* _WHAT THE EXERCISE ASKS_
Drop every picture, then print the rest of the listing exactly as given.

GIVEN INFORMATION: Begin

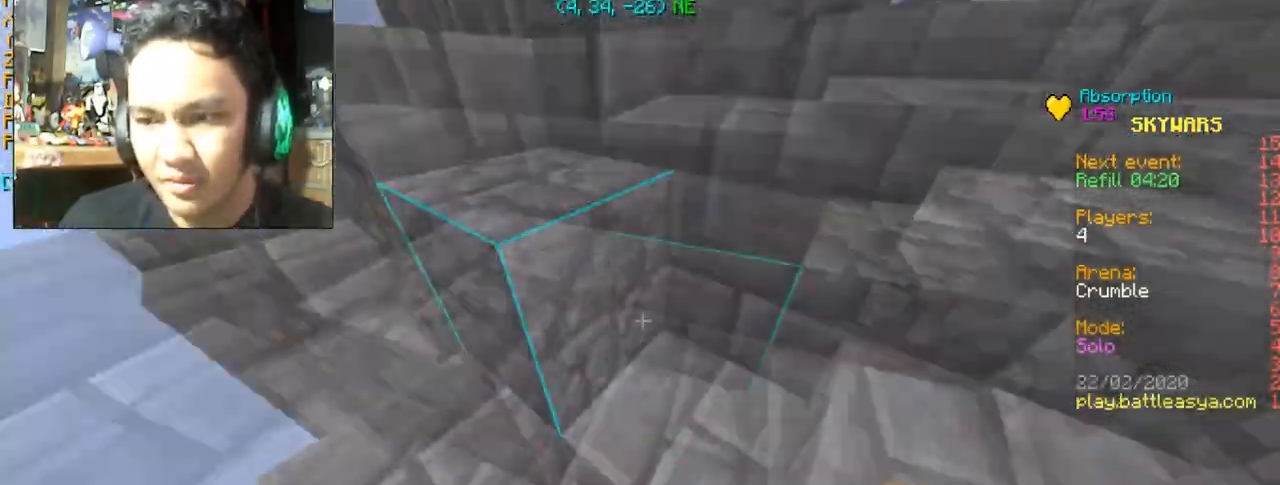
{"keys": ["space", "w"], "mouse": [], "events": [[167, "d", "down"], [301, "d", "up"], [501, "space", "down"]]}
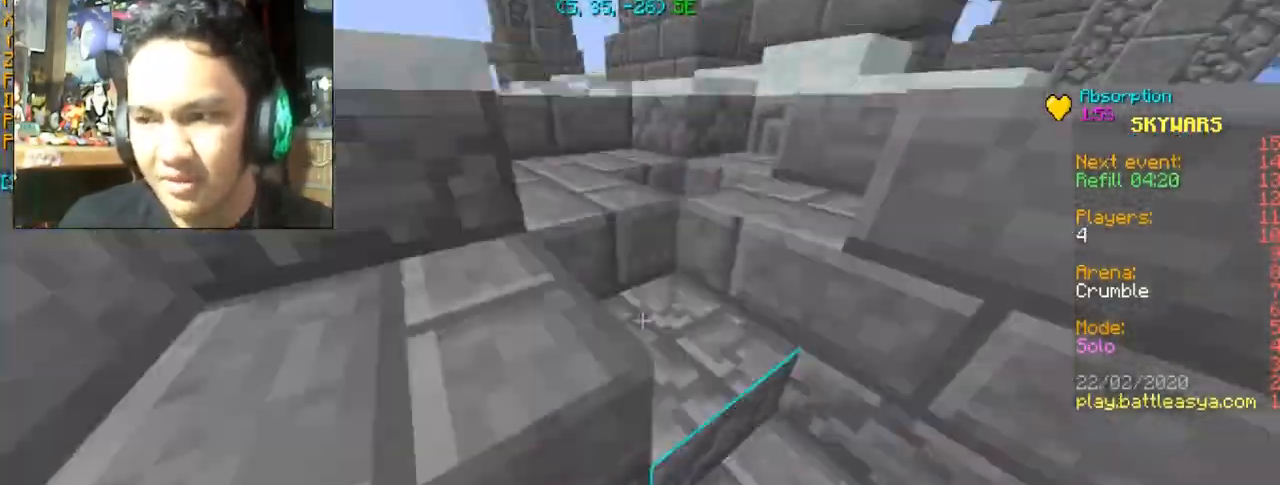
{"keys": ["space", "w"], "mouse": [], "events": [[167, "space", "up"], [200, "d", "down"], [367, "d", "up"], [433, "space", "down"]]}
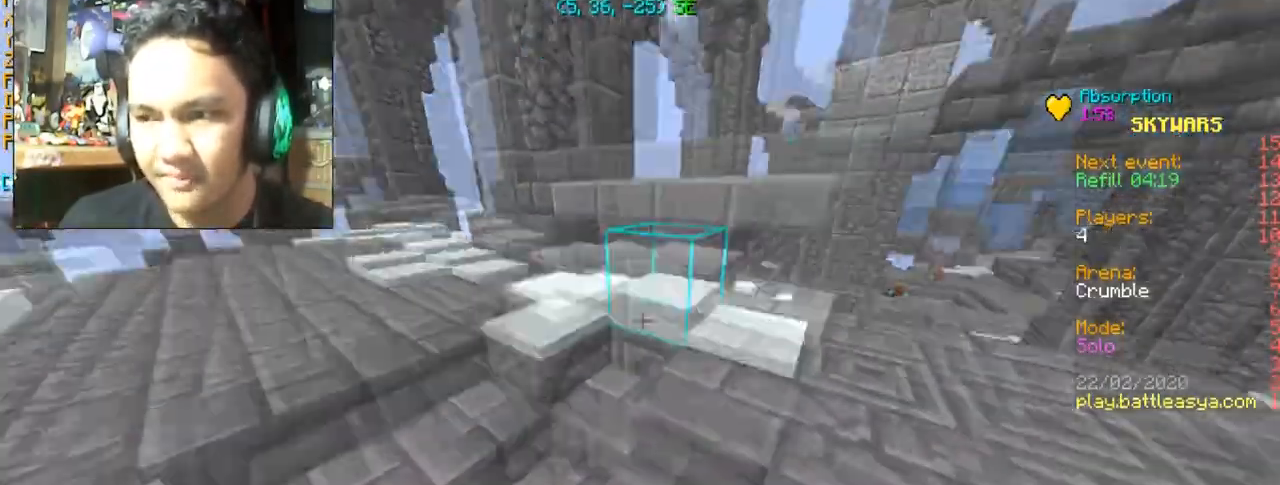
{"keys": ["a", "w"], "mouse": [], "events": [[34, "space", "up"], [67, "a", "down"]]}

GIVEN INFORMATION: End

* _WRITTEN ANSWER_
{"keys": ["space", "w"], "mouse": [], "events": [[167, "d", "down"], [301, "d", "up"], [501, "space", "down"]]}
{"keys": ["space", "w"], "mouse": [], "events": [[167, "space", "up"], [200, "d", "down"], [367, "d", "up"], [433, "space", "down"]]}
{"keys": ["a", "w"], "mouse": [], "events": [[34, "space", "up"], [67, "a", "down"]]}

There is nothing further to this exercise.